» **Supplied data**

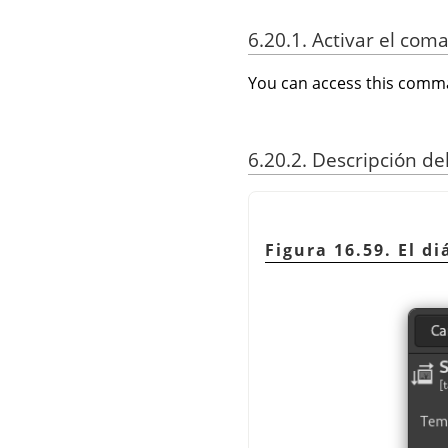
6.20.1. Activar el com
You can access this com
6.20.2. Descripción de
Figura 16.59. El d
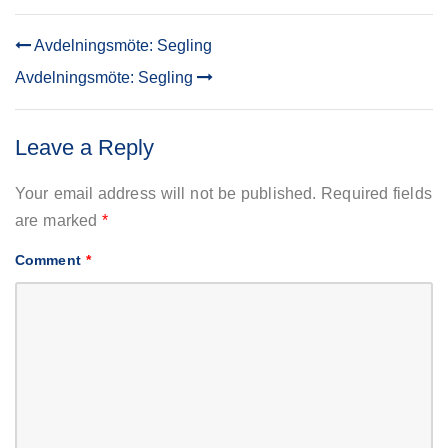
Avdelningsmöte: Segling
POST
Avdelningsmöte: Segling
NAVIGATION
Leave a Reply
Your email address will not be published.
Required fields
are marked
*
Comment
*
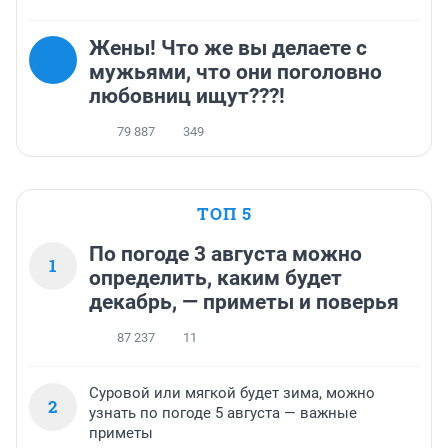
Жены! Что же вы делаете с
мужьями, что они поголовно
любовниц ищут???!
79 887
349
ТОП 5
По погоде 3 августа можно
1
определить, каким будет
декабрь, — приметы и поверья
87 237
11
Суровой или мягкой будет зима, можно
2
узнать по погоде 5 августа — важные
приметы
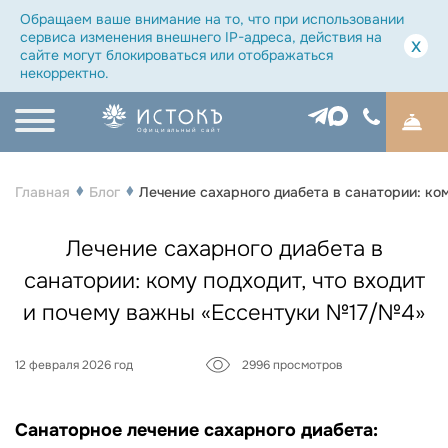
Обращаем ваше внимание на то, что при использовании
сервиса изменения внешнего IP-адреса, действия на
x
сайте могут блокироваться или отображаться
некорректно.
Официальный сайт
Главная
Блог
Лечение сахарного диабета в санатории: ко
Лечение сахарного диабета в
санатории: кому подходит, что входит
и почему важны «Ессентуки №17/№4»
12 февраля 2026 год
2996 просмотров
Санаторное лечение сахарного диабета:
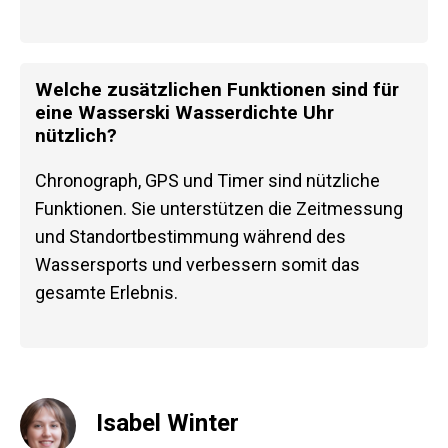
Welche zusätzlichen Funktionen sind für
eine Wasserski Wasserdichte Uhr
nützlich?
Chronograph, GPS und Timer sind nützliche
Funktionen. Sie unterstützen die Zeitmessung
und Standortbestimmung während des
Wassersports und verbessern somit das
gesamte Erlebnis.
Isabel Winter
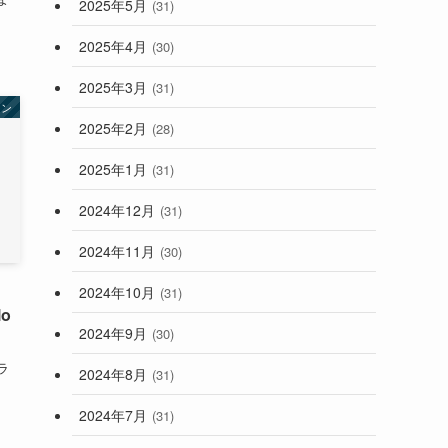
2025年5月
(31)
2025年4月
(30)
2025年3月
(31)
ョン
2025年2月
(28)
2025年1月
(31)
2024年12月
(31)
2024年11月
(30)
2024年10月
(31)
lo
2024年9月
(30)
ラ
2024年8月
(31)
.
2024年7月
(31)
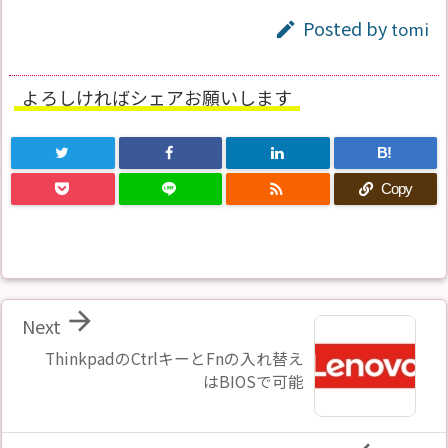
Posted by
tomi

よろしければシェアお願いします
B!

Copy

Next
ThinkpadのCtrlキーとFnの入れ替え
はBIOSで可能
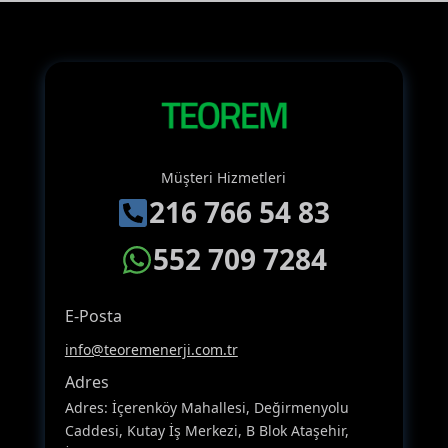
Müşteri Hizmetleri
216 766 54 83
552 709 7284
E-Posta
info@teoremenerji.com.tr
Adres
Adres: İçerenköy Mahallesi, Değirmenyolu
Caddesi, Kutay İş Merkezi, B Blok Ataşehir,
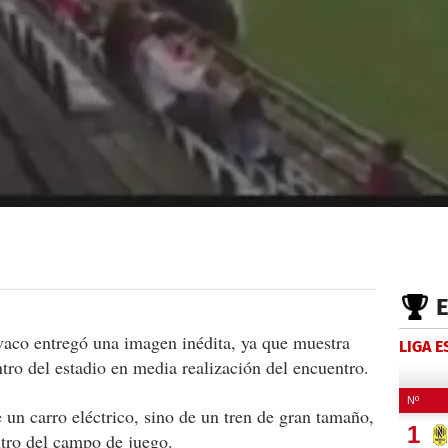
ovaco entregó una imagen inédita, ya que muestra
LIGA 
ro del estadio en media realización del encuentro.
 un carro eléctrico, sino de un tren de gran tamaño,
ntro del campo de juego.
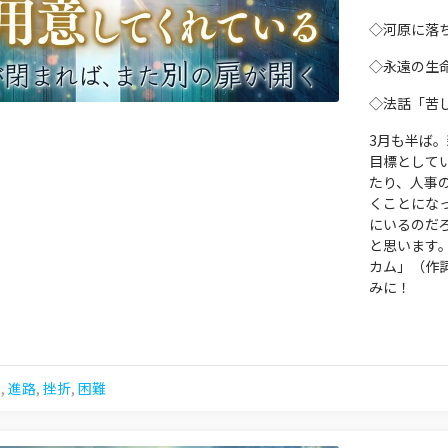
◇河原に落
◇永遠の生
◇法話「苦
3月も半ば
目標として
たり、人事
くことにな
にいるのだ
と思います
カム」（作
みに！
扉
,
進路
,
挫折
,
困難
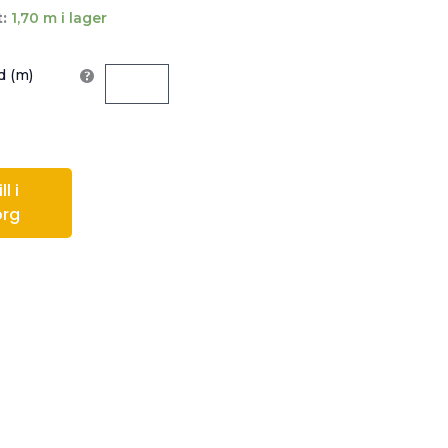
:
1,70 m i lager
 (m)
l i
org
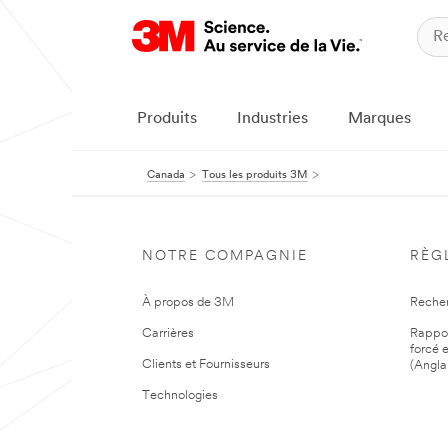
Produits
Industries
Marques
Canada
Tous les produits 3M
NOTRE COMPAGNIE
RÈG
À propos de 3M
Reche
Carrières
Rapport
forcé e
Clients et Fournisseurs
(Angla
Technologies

» **Exercise prompt**
All lines of the material that contain the word "санатории" should be listed.

» **Answer**
Лечение сахарного диабета в санатории: ко
санатории: кому подходит, что входит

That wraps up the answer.